DOCUMENT SEGMENT:
╭──
The Friday afternoon unveiling of property stimulus measures sparked an initial flurry of buying, with China’s benchmark CSI 300 Index reversing losses to climb as much as 0.3%. But the gauge resumed declines after about 10 minutes, sliding to a fresh session low before ending the day down 0.4%.
Read more: China Eases Home Purchase Rules in New Push to Boost Economy
A gauge of developers’ shares also gave up more than half of the gains spurred by the property news. Meanwhile, benchmarks in Hong Kong shrugged off a separate report by Reuters on China’s plans to cut the stamp duty on domestic stock trading by as much as 50%.
Russia’s Fuel Exports Head for 15-Month Low Amid Local Demand-BBG
Russia’s refined fuel exports are on course to slump to a 15-month low, amid strong domestic demand for road fuels and as some products exceeded Group of Seven price caps.
The country shipped 2.24 million barrels of oil products a day in the first 20 days in August, down 14% from July’s total, according to Vortexa Ltd. data compiled by Bloomberg. That’s the lowest since May 2022 and about 5% below year-earlier levels, when Europe was still the biggest market for Russian fuels.
Russian exports are being closely watched for clues on its crude output since Moscow decided to withhold official data. To aid local supplies, the government has recommended oil producers to redirect gasoline and diesel from exports to the domestic market. At the same time, several Russian refined fuels have breached price caps imposed by the G-7, complicating traders’ access to shipping services and insurance.
This is giving crude a boost this morning
London copper set for best week in a month-Reuters
London copper prices were on track for their biggest weekly gain in four on Chinese policy support and hopes of improving demand for the metal in the coming months.
Three-month copper on the London Metal Exchange CMCU3was up 0.2% at $8,374 per metric ton by 0608 GMT, while the most-traded October copper contract on the Shanghai Futures Exchange SCFcv1 shed 0.4% to 68,840 yuan ($9,450.46) a ton.
╰──
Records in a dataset
╭──
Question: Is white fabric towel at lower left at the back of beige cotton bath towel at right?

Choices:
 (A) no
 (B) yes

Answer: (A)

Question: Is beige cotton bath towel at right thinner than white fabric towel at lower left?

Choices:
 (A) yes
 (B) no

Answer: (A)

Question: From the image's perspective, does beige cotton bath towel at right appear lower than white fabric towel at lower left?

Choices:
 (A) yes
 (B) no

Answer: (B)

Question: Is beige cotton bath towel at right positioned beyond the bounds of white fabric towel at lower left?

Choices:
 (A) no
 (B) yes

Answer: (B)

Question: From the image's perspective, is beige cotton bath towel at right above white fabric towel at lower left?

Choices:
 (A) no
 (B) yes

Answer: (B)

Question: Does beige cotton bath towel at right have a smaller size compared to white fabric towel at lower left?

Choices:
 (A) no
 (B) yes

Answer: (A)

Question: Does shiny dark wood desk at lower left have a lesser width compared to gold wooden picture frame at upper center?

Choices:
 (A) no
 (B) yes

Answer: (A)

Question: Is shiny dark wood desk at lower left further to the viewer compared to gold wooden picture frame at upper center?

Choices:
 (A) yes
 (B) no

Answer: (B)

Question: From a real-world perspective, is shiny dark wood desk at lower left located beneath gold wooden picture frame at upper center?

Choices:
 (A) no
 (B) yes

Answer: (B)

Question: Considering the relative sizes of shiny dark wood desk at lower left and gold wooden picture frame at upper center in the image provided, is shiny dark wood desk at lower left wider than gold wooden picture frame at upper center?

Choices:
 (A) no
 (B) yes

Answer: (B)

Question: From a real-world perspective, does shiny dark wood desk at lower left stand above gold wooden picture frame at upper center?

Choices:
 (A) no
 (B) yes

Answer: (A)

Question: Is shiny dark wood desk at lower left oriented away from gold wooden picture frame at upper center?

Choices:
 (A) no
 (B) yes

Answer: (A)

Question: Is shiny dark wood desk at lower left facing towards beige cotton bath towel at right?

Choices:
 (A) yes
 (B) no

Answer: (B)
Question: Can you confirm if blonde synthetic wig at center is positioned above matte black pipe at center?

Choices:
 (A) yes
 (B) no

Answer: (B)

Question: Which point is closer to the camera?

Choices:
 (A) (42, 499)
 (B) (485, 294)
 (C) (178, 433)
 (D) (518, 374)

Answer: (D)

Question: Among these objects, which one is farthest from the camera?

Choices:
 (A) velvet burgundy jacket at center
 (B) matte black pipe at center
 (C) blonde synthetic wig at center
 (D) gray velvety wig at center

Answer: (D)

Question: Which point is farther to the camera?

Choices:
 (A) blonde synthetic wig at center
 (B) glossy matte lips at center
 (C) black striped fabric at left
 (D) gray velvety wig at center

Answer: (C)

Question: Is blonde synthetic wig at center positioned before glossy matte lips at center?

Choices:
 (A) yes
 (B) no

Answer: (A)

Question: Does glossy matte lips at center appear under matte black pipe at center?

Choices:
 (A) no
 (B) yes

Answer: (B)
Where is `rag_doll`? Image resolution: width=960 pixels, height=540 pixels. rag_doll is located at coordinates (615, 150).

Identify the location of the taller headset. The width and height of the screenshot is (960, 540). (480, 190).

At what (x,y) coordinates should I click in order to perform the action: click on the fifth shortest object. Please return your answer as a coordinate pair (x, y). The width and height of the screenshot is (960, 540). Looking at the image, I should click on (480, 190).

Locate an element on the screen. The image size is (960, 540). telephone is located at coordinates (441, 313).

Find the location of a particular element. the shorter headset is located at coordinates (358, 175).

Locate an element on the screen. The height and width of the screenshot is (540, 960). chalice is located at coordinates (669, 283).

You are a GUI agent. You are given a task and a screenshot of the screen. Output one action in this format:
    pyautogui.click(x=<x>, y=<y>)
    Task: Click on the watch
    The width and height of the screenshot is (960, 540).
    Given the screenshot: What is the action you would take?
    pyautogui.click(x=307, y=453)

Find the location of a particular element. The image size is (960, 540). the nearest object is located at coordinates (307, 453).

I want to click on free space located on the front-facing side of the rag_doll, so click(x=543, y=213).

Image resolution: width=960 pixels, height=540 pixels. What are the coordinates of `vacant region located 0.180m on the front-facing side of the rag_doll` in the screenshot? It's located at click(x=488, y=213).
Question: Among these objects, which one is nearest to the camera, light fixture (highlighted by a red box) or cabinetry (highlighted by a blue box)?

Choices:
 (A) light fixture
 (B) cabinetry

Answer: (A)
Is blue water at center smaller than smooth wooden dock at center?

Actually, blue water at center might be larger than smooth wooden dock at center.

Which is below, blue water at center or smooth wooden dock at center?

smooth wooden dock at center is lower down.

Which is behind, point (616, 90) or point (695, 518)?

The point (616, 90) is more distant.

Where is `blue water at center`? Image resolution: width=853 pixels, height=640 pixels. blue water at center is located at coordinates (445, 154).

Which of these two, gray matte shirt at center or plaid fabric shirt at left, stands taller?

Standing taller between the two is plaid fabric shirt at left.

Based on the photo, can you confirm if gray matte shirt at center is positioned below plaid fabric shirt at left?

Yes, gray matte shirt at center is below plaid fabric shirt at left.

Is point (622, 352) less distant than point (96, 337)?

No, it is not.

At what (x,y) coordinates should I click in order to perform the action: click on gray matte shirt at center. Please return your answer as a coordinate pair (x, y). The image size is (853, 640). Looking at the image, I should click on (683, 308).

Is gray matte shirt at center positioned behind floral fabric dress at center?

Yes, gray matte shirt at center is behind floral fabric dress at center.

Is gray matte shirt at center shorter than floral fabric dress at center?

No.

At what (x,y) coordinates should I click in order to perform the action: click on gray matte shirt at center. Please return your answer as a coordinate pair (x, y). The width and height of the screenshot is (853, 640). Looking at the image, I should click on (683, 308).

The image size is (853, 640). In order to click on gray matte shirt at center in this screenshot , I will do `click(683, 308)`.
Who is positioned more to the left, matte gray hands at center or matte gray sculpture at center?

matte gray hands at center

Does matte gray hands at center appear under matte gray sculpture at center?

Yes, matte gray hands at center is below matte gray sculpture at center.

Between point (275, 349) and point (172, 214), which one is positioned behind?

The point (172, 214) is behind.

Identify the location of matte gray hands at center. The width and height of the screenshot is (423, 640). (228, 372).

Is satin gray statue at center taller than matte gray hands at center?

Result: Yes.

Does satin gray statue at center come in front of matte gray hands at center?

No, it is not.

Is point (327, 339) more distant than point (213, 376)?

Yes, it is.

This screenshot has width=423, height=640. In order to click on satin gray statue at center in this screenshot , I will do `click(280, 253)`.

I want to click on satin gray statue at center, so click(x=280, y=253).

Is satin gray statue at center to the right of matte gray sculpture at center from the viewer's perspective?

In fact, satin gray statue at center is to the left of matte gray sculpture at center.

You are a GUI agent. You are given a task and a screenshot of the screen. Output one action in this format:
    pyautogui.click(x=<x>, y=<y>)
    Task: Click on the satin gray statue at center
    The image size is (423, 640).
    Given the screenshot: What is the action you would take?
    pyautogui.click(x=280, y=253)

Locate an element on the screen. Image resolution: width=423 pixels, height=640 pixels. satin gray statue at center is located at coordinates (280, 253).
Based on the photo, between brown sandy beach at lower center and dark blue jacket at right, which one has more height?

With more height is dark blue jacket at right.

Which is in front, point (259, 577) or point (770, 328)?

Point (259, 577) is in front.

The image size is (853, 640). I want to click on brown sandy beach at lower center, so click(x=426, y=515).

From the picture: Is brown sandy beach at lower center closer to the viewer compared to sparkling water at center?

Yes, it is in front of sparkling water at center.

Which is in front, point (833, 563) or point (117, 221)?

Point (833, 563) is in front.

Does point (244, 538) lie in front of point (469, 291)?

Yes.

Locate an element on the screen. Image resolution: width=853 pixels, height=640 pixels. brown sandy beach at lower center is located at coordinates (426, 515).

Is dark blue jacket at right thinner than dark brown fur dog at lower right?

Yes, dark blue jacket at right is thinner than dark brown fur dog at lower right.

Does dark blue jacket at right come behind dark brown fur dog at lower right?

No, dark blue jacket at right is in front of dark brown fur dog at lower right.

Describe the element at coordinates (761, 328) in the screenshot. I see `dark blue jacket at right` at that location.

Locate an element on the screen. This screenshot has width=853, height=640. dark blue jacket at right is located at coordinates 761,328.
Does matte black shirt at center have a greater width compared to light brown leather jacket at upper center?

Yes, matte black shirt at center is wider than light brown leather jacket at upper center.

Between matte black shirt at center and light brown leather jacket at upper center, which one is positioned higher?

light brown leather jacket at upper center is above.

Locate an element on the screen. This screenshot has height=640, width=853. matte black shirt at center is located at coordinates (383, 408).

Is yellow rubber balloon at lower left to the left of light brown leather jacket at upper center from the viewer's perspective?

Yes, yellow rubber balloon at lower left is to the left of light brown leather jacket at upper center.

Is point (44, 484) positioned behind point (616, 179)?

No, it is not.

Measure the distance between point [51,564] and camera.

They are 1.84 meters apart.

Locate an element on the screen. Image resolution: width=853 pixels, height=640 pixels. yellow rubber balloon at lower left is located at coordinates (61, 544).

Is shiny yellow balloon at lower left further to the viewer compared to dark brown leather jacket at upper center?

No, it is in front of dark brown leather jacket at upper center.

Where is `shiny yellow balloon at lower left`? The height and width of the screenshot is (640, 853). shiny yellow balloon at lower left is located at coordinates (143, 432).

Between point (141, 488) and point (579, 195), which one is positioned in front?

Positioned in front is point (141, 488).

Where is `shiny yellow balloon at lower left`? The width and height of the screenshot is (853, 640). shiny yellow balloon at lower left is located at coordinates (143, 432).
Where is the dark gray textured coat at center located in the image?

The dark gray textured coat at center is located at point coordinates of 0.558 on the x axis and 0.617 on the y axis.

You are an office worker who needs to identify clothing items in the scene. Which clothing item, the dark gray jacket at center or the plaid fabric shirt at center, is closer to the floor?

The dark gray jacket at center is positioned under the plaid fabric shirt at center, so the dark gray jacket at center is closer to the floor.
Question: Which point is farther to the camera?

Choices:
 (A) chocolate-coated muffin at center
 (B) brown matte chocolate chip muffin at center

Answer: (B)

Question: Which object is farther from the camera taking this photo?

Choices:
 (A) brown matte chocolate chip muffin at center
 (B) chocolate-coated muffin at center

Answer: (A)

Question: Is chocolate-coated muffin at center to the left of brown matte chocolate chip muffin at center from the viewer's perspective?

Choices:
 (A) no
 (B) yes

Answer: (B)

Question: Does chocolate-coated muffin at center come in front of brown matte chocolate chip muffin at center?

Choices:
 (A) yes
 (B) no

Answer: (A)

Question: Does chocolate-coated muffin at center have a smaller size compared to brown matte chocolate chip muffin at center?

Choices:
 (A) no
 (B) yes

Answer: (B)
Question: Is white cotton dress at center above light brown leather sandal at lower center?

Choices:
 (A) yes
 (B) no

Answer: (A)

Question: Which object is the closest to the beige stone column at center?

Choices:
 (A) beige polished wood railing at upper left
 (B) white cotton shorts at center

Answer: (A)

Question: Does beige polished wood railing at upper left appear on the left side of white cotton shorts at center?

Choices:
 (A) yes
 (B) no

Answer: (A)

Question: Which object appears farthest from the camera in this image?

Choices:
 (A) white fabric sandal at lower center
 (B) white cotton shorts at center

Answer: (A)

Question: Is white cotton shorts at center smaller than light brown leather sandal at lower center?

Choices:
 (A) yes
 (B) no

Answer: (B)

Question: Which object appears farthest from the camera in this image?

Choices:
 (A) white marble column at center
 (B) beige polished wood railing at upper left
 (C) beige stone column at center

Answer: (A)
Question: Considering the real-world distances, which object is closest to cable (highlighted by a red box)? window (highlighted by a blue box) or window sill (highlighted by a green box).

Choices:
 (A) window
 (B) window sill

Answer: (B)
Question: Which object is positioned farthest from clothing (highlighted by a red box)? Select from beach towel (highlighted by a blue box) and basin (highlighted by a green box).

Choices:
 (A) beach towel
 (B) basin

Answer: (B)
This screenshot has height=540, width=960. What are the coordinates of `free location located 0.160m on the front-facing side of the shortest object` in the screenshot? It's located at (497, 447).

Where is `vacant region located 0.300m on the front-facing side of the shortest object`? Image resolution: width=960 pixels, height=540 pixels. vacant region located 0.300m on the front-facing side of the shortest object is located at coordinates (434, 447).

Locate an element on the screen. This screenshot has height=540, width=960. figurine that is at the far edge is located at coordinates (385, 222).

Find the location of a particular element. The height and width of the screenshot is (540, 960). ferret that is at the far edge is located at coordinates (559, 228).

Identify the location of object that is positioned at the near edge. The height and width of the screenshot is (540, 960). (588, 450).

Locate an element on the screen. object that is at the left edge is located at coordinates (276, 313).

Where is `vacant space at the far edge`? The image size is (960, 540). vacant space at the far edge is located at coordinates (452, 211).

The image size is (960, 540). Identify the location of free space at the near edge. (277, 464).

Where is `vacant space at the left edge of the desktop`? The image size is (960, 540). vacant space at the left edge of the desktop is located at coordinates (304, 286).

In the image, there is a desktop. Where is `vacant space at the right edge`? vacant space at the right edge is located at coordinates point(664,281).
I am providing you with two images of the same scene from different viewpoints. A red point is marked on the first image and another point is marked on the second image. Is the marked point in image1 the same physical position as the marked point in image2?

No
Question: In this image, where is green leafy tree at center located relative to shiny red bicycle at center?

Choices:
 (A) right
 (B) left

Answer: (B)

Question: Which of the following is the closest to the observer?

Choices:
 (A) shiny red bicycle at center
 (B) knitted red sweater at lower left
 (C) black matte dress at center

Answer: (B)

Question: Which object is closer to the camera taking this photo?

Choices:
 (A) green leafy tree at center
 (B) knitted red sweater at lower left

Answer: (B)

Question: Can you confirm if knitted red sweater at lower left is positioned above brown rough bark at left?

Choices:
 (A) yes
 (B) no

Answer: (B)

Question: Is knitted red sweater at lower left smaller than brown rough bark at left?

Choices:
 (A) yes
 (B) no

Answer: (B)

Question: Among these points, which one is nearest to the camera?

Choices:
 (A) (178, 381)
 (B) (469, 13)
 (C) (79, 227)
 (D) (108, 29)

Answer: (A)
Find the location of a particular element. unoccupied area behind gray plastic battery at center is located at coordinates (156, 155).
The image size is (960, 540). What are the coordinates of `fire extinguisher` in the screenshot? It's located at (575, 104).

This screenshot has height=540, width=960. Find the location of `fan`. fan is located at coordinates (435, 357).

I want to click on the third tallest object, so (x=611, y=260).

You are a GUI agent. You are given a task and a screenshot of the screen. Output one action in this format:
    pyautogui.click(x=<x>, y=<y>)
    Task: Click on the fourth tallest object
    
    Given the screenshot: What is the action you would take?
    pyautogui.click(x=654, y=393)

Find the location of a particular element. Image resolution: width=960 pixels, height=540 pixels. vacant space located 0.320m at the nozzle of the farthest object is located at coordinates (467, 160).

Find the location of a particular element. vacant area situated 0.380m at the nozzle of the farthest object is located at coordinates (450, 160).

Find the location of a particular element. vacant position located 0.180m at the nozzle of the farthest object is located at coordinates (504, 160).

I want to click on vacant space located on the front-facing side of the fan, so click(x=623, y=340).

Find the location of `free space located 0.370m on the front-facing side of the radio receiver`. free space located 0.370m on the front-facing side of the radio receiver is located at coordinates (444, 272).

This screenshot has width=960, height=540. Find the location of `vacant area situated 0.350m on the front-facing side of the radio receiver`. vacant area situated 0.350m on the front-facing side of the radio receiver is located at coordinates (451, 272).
╰──
SET PROBLEM A: Count the lines of the records that contain the string "shorts", and give only that number.
SET PROBLEM B: Extend the market news roundup on Chinese stocks, Russian fuel exports and London copper, beginning after its final sentence.
The text and the records have no connection to each other.

EXPECTED OUTPUT A: 4

EXPECTED OUTPUT B:
“(Copper will) continue to range-bound for a while, then rally towards the year-end,” said a metals producer, adding that an easing dollar and the delayed effect of Chinese stimulus measures are expected to support the rally.
EU cuts cereal and oilseed crop forecasts again -Reuters
The European Commission further reduced its outlook for European Union production of major cereal and oilseed crops this season, with maize seeing the sharpest reduction.
In a monthly supply and demand outlook, the Commission lowered its forecast for 2023/24 usable production of maize to 61.7 million tons from 63.0 million tons projected in July, though still well above last year’s drought-hit harvest of 52.0 million tons.
Maize, mostly harvested in autumn, has suffered from drought and heatwaves in southern Europe this summer, though crops further north have benefited from rain that disrupted wheat harvesting.
The Commission cut its forecast for 2023/24 EU usable production of soft wheat, the bloc’s main cereal crop, to 126.1 million metric tons from 126.4 million tons projected in July, still slightly above 2022/23 output of 125.7 million tons.
The EU barley production forecast for this season was trimmed by 0.1 million versus last month to 48.6 million tons, confirming a drop from 51.5 million tons in 2022/23.
For overall cereal production, the Commission said it had made the sharpest monthly revision for Romania, with a 3.2% reduction, followed by smaller cuts for France, Italy, Poland, Germany that offset increases for Spain and Hungary.
Giving grains a boost this morning
Surprisingly Strong Decline In German Business Confidence Fans Growth Fears-Livesquawk
German managers voiced less optimism about their lot for the fourth straight month to send a leading measure of business confidence to its lowest mark since October.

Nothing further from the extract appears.